Dans la Maison en Sucre, Silvina Ocampo évoque des cas de possession et dédoublement ( une femme se prend pour la précédente locataire de la maison où elle emménage et lui dérobe sa personnalité)
Dans « Retour aux sources », Alejo Carpentier ( auteur cubain du célèbre« Siècle des Lumières ») narre le temps qui fait marche arrière, transformant un mourant en homme en bonne santé puis le transportant vers son enfance, sa vie utérine, tandis que les meubles de la maison où il vit, abandonnent leur forme pour revenir à l'état naturel.
Horacio Quiroga rapporte des fables animalières et César Vallejo( péruvien) une histoire de fou qui se prend pour un homme sain d'esprit et se voit entouré de villageois qui se prennent pour des singes ( Les Caynas) de sorte que l'on ne sait plus à la fin qui est fou...
Sergio Galindo( Mexicain)conte « L'homme aux champignons, tragédie familiale de vengeance filiale...
l'humour est au rendez vous avec Juan-Jose Arreola (Mexicain) qui dans l'Aiguilleur met en scène un voyageur qui n'arrive pas à prendre son train : l'aiguilleur lui explique que les trains sont censés circuler mais ce n'est que virtuel et hypothétique « le prochain tronçon de chemins de fer nationaux va être construit avec l'argent d'une seule personne qui vient de dépenser son immense fortune en billets d'aller et retour pour un trajet ferroviaire dont les plans qui comprennent des tunnels et des ponts n'ont même pas encore été approuvés par la Compagnie ... dans son désir de servir les citoyens la Compagnie ... fait circuler des trains dans des endroits impraticables. Ces convois expéditionnaires mettent parfois plusieurs années pour effectuer leur trajet, et la vie des voyageurs peut subir des transformations importantes...les décès ne sont pas rares mais la Compagnie qui a tout prévu, ajoute à ces trains un wagon-chapelle ardente et un wagon-cimetière.

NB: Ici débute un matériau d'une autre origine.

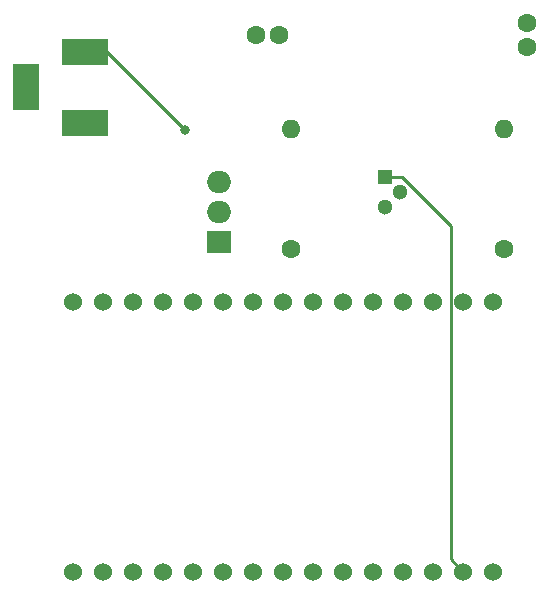
<source format=gbl>
G04 #@! TF.GenerationSoftware,KiCad,Pcbnew,(6.0.7)*
G04 #@! TF.CreationDate,2024-02-18T11:09:31-05:00*
G04 #@! TF.ProjectId,temp_fan_controller,74656d70-5f66-4616-9e5f-636f6e74726f,rev?*
G04 #@! TF.SameCoordinates,Original*
G04 #@! TF.FileFunction,Copper,L2,Bot*
G04 #@! TF.FilePolarity,Positive*
%FSLAX46Y46*%
G04 Gerber Fmt 4.6, Leading zero omitted, Abs format (unit mm)*
G04 Created by KiCad (PCBNEW (6.0.7)) date 2024-02-18 11:09:31*
%MOMM*%
%LPD*%
G01*
G04 APERTURE LIST*
G04 #@! TA.AperFunction,ComponentPad*
%ADD10R,1.300000X1.300000*%
G04 #@! TD*
G04 #@! TA.AperFunction,ComponentPad*
%ADD11C,1.300000*%
G04 #@! TD*
G04 #@! TA.AperFunction,ComponentPad*
%ADD12C,1.524000*%
G04 #@! TD*
G04 #@! TA.AperFunction,ComponentPad*
%ADD13C,1.600000*%
G04 #@! TD*
G04 #@! TA.AperFunction,ComponentPad*
%ADD14O,1.600000X1.600000*%
G04 #@! TD*
G04 #@! TA.AperFunction,ComponentPad*
%ADD15R,2.000000X1.905000*%
G04 #@! TD*
G04 #@! TA.AperFunction,ComponentPad*
%ADD16O,2.000000X1.905000*%
G04 #@! TD*
G04 #@! TA.AperFunction,ComponentPad*
%ADD17R,4.000000X2.200000*%
G04 #@! TD*
G04 #@! TA.AperFunction,ComponentPad*
%ADD18R,2.200000X4.000000*%
G04 #@! TD*
G04 #@! TA.AperFunction,ViaPad*
%ADD19C,0.800000*%
G04 #@! TD*
G04 #@! TA.AperFunction,Conductor*
%ADD20C,0.250000*%
G04 #@! TD*
G04 APERTURE END LIST*
D10*
X124000000Y-79000000D03*
D11*
X125270000Y-80270000D03*
X124000000Y-81540000D03*
D12*
X97585000Y-112430000D03*
X100125000Y-112430000D03*
X102665000Y-112430000D03*
X105205000Y-112430000D03*
X107745000Y-112430000D03*
X110285000Y-112430000D03*
X112825000Y-112430000D03*
X115365000Y-112430000D03*
X117905000Y-112430000D03*
X120445000Y-112430000D03*
X122985000Y-112430000D03*
X125525000Y-112430000D03*
X128065000Y-112430000D03*
X130605000Y-112430000D03*
X133145000Y-112430000D03*
X133145000Y-89570000D03*
X130605000Y-89570000D03*
X128065000Y-89570000D03*
X125525000Y-89570000D03*
X122985000Y-89570000D03*
X120445000Y-89570000D03*
X117905000Y-89570000D03*
X115365000Y-89570000D03*
X112825000Y-89570000D03*
X110285000Y-89570000D03*
X107745000Y-89570000D03*
X105205000Y-89570000D03*
X102665000Y-89570000D03*
X100125000Y-89570000D03*
X97585000Y-89570000D03*
D13*
X116000000Y-85080000D03*
D14*
X116000000Y-74920000D03*
D13*
X134000000Y-85080000D03*
D14*
X134000000Y-74920000D03*
D15*
X109945000Y-84540000D03*
D16*
X109945000Y-82000000D03*
X109945000Y-79460000D03*
D13*
X136000000Y-68000000D03*
X136000000Y-66000000D03*
X113000000Y-67000000D03*
X115000000Y-67000000D03*
D17*
X98575000Y-74400000D03*
X98575000Y-68400000D03*
D18*
X93575000Y-71400000D03*
D19*
X98575000Y-68400000D03*
X107000000Y-75000000D03*
D20*
X125378859Y-79000000D02*
X124000000Y-79000000D01*
X129518000Y-83139141D02*
X125378859Y-79000000D01*
X129518000Y-111343000D02*
X129518000Y-83139141D01*
X130605000Y-112430000D02*
X129518000Y-111343000D01*
X107000000Y-75000000D02*
X100400000Y-68400000D01*
X100400000Y-68400000D02*
X98575000Y-68400000D01*
M02*

</source>
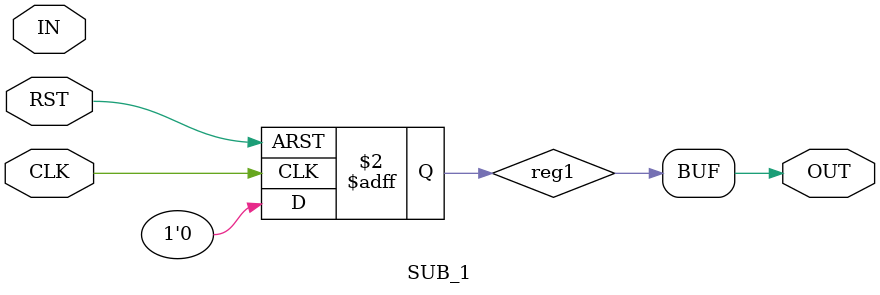
<source format=v>
module SUB_1(CLK,RST,IN, OUT);
  input CLK, RST, IN;
  output OUT;
  reg reg1;
  wire IN;
  wire OUT = reg1;
  always @(posedge CLK or negedge RST) begin
    if(RST) begin
      reg1 <= 1'b0;
    end else begin
      reg1 <= 1'b1;
    end
  end
endmodule
</source>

Il faut voir avec quel orgueil les mécaniciens déposent le cadavre d'un voyageur-luxueusement embaumé- sur le quai de la gare mentionné sur le billet... »
Comme plusieurs de ces nouvelles, le véhicule de transport assume sa métaphore avec le temps qui passe et la course à la mort...
L'excellente nouvelle de Cortazar « N'accusez personne » que j'ai chroniquée autrefois, se trouve aussi dans ce recueil.
Enfin, la nouvelle politique est bien illustrée par « La Tache indélébile » de Juan Bosch( auteur dominicain de l'excellent recueil « Vers le port d'origine ») qui se déroule dans un pays totalitaire, où les citoyens se voient convoqués pour s'enlever leur tête qui sont ensuite exposées dans une vitrine...
Le recueil est précédé d'une préface de Claude Couffon, qui a assuré un certain nombre des traductions du livre. Il est utile de la lire, mais seulement après avoir pris connaissance des textes proposés.